= TÂCHE DEMANDÉE =
Écrivez la suite de la discussion de forum sur les Français qui utilisent Gentoo sur PPC, à partir du dernier message.

= TEXTE À LIRE =
◆ ◆ ◆ ◆
# [ ppc] ppc et les francais

## linuxppcG4

is ther any french on this forum ?

does the french use a subsection like french for ppc ?

or not

thanks for you answer

best regards

 :Smile:   :Smile: 

----------

## juju

Hi,

If you have a look to my location you'll get your answer. To talk about PPC architecture we use this forum in english.

If you have precise questions we can go to French forum to talk about it.

Julien

----------

## g-rem

Salut !

It's in my location too  :Wink: 

But it's amusing to know there are other french here   :Laughing: 

EDIT : With juju and thinkdifferent we have a french subsection   :Rolling Eyes: 

----------

## gentphil

Si on se retrouve plusieurs français a utiliser Gentoo sur PPC, on va pouvoir créer une section spécifique dans le forum français, et jongler entre l'anglais et le français.
◆ ◆ ◆ ◆
Données d'analyse de graphiques:

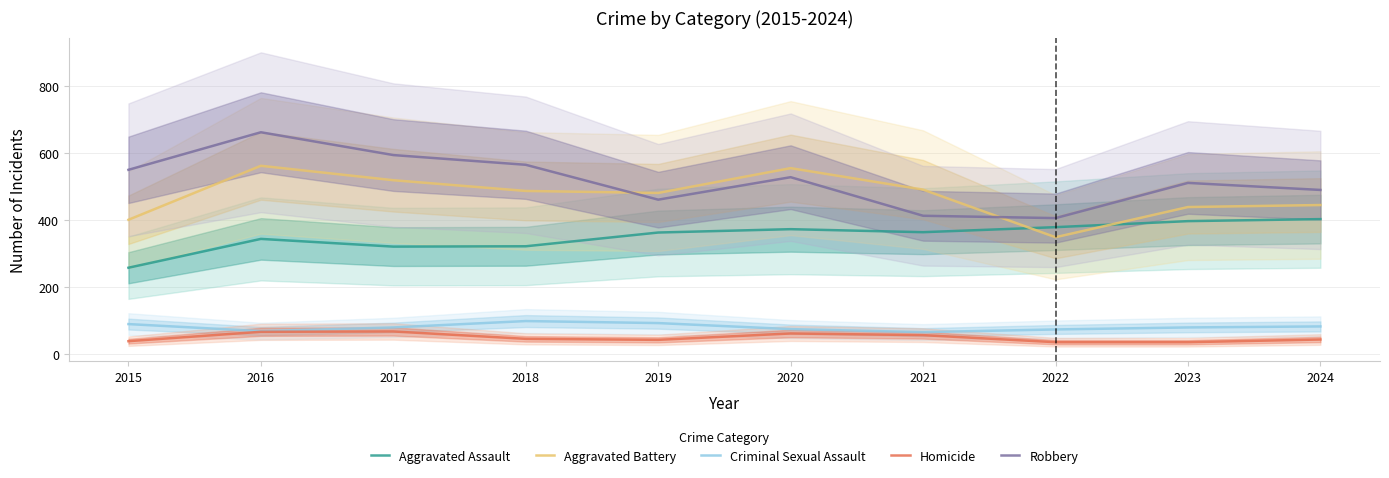

At 2023, list the series in order from largest to smallest.

Robbery, Aggravated Battery, Aggravated Assault, Criminal Sexual Assault, Homicide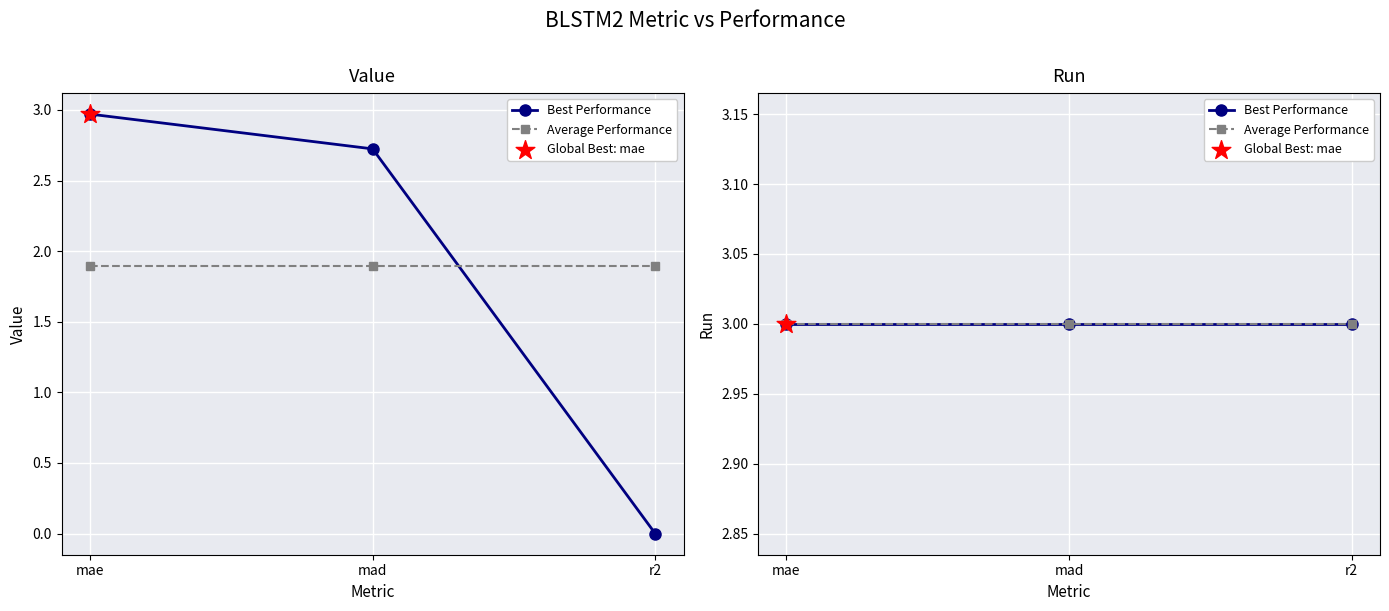

What is the change in value from mae to r2?

-3.0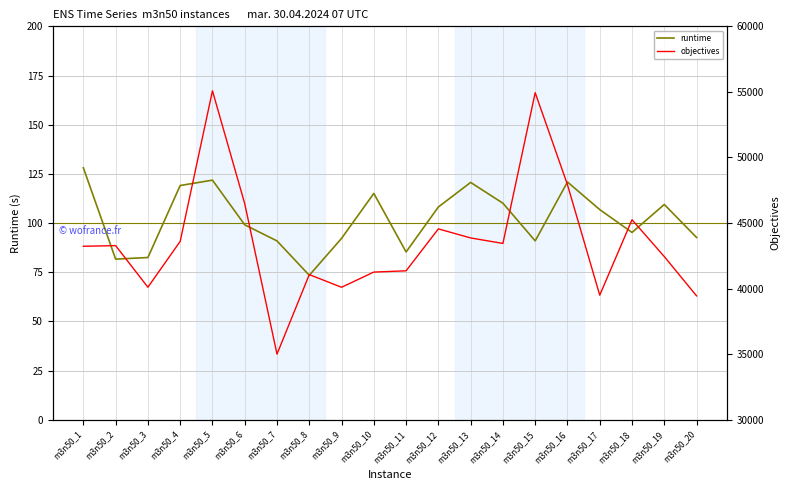

How many data points in objectives are less than 43277?

10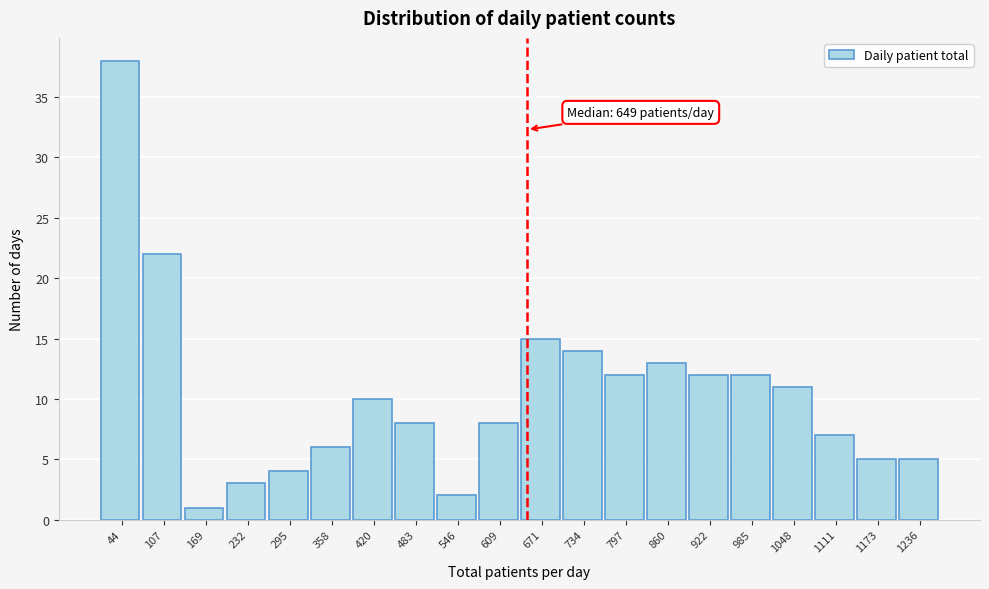

Which range on the x-axis has the tallest bar?

10 to 80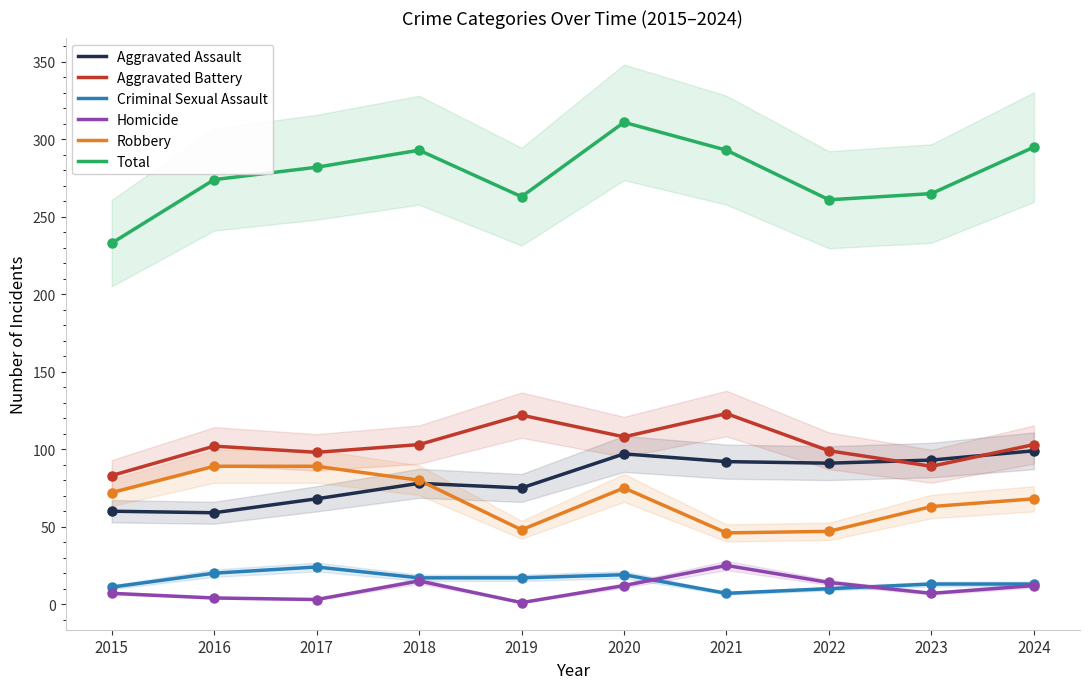

Which series has the largest total across all categories?

Total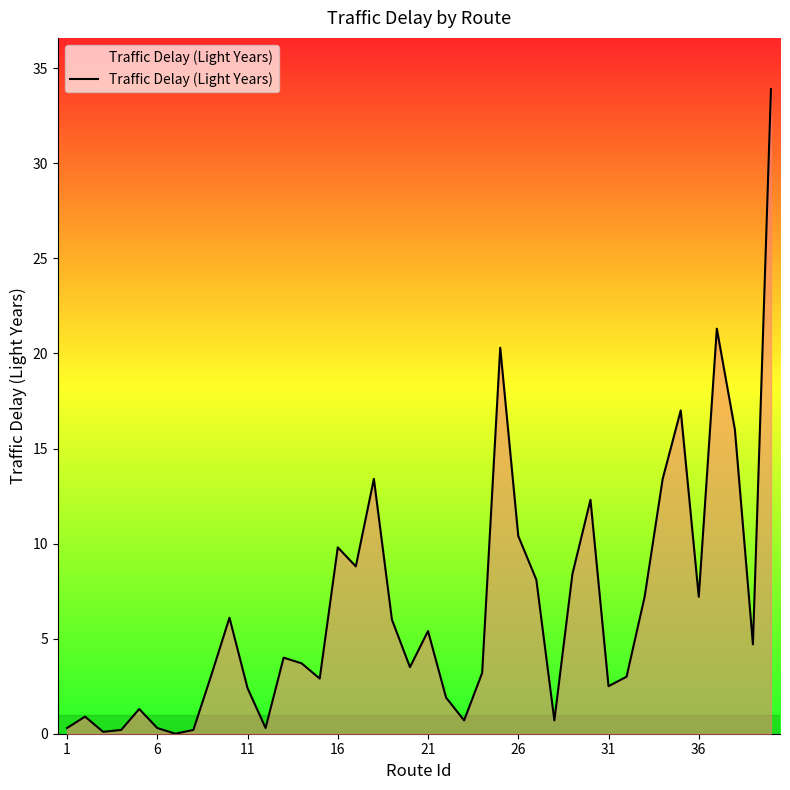

What is the greatest value displayed?

33.9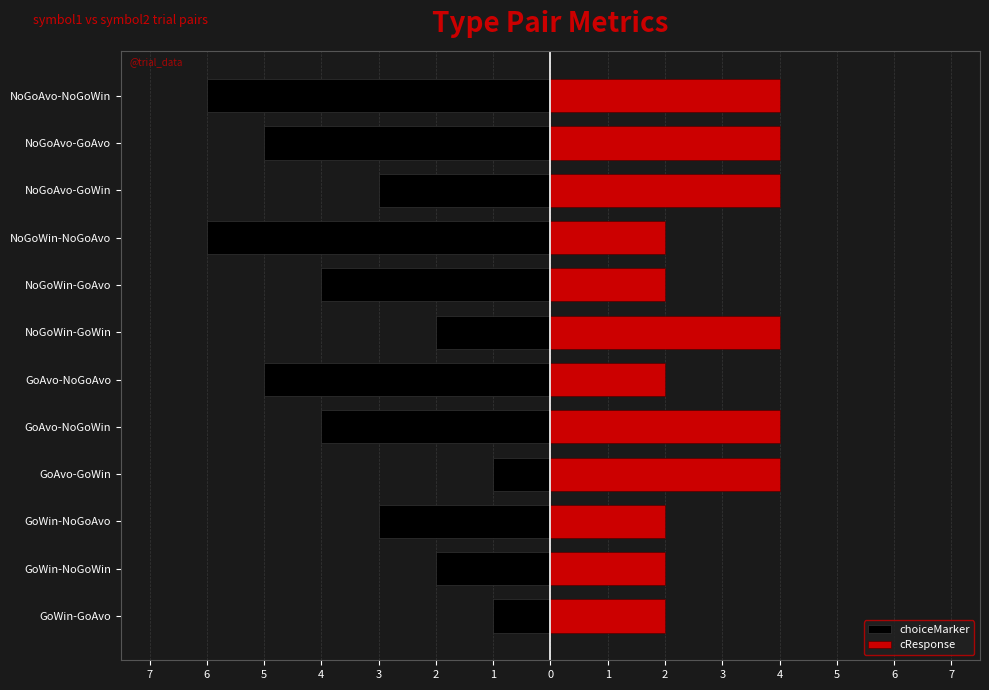

Count the choiceMarker values in the range -5 to -2.

8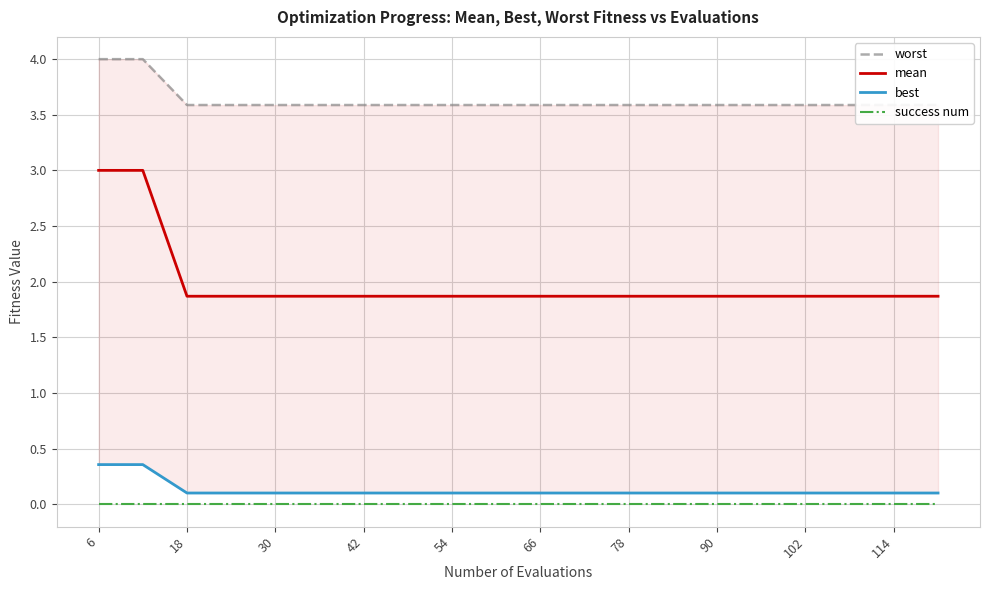

What is the value of the best point at the 20th from the left?

0.1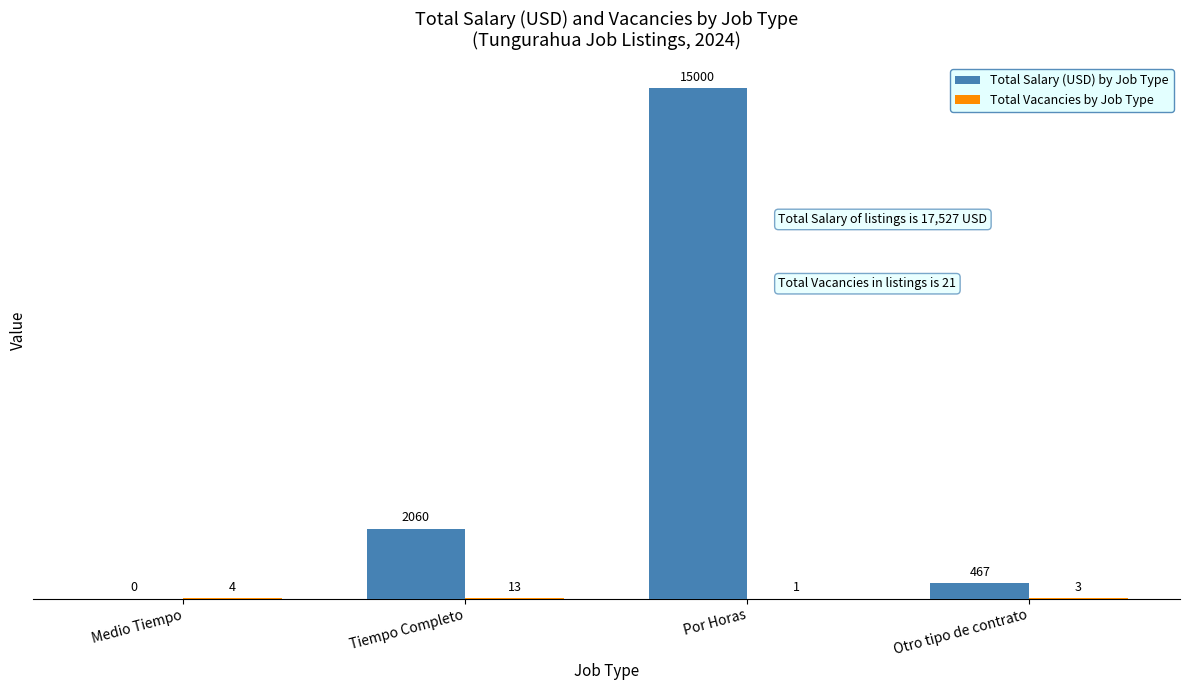

Which category has the highest value in the Total Salary (USD) by Job Type series?

Por Horas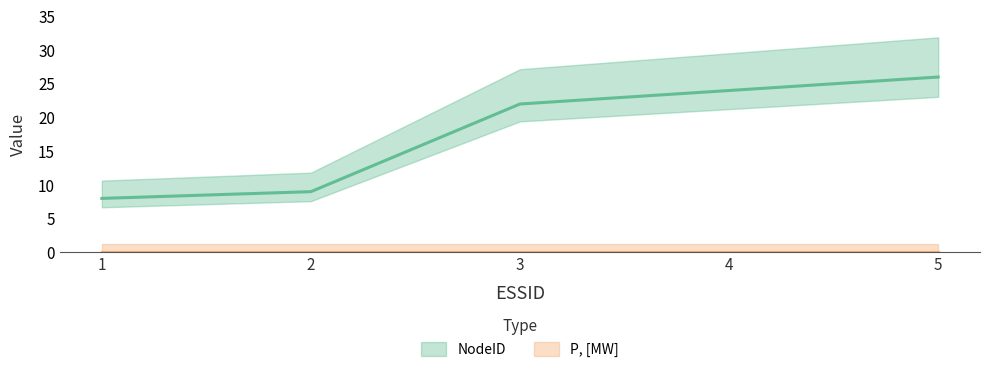

List the labels in order of value, smallest first.

1, 2, 3, 4, 5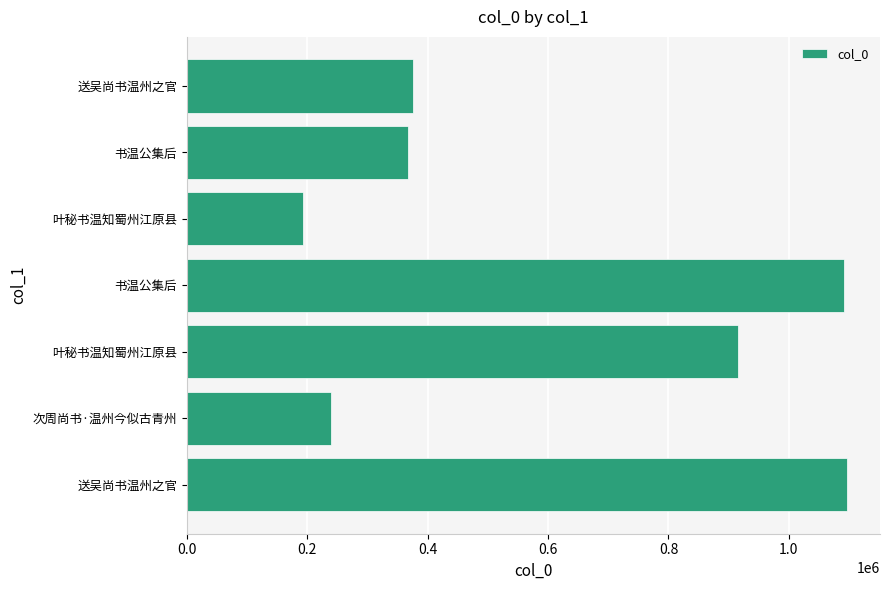

How many values are below 375918?

3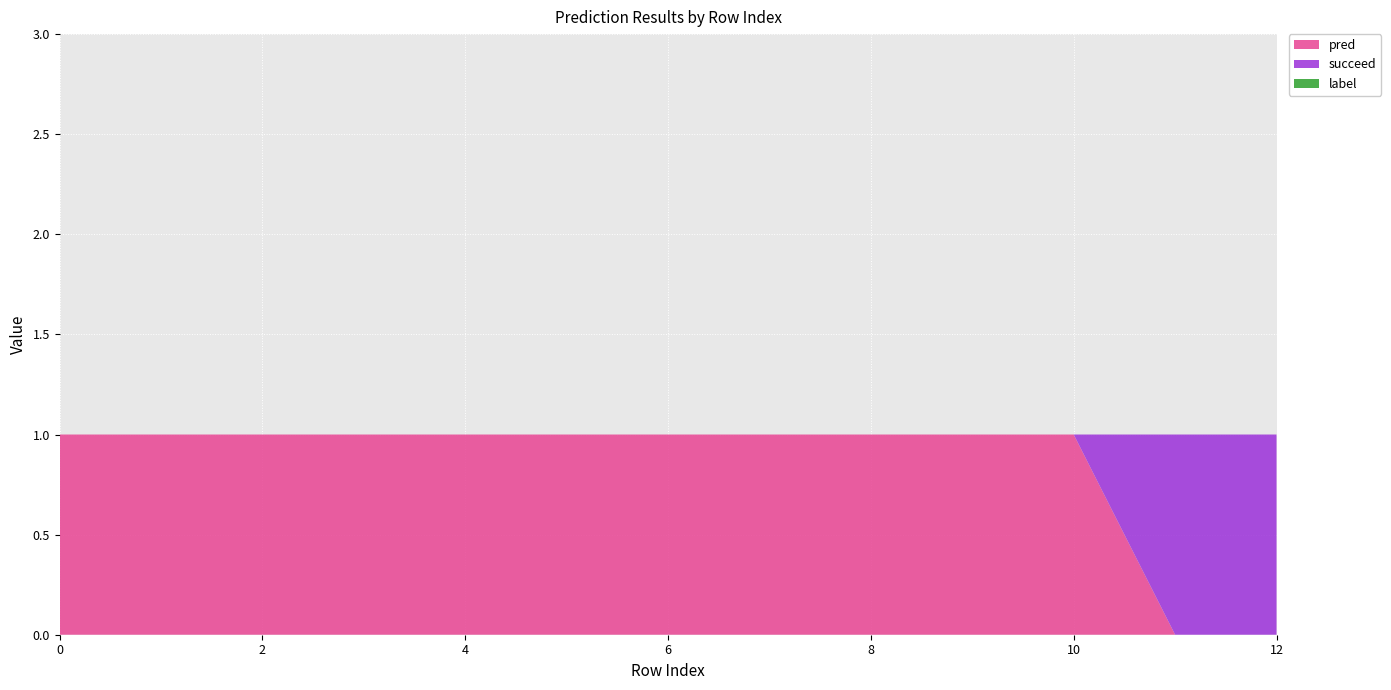

Reading left to right, what are all the values shown in this chart?

pred: 0=1	1=1	2=1	3=1	4=1	5=1	6=1	7=1	8=1	9=1	10=1	11=0	12=0
succeed: 0=0	1=0	2=0	3=0	4=0	5=0	6=0	7=0	8=0	9=0	10=0	11=1	12=1
label: 0=0	1=0	2=0	3=0	4=0	5=0	6=0	7=0	8=0	9=0	10=0	11=0	12=0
◆ ◆ ◆ ◆
= RÉPONSE RÉDIGÉE =
Ch'suis pas parisien, , ch'habite en Picardie

Phil

----------

## juju

Salut,

Ok cette idee me semble etre interessante. Sinon en ce qui concerne le fait que ne soit pas parisien, je n'ai jamais entendu dire que c'etait genant  :Very Happy:  . Il parait meme que c'est plus reposant. Je sais pas...

Joyeuses fetes

Julien

----------

## linuxppcG4

oui bonne idée,

mais l'organisation du forum gentoo a explosé a mon avis...

vous installer sur quel machine ?

(question multi utilisateurs)

(G4 AGP rev 1.9 processeur upgrade 768 Mo carte radeon 8500 PC flashé)

bonnes fetes

----------

## g-rem

Moi tout est dans ma signature mais avec plus de details ca donne :

- iBook 12" G3 800Mhz, 384Mo, 30Go, Graveur cd, carte aiport

- Borne Airport Extreme

- Boitier Firewire MomoBay RX-1 avec dedans un graveur DVD LiteOn 811S

- Un iPod 20Go

- Des enceintes JBL Creature 2.1

Et tou ceci tourne uniquement sous Debian Sid.

----------

## juju

Salut,

J'espere que le vouvoiement ce n'est pas pour moi mais parce que la question est destinee a plusieurs personnes.   :Very Happy: 

Sinon en ce qui concerne ma machine, c'est un portable, iBook G4 800MHz avec la carte Radeon 9200M (source de tant de problemes pour nous, car non encore totalement supportee par xfree et le noyau  :Crying or Very sad:  )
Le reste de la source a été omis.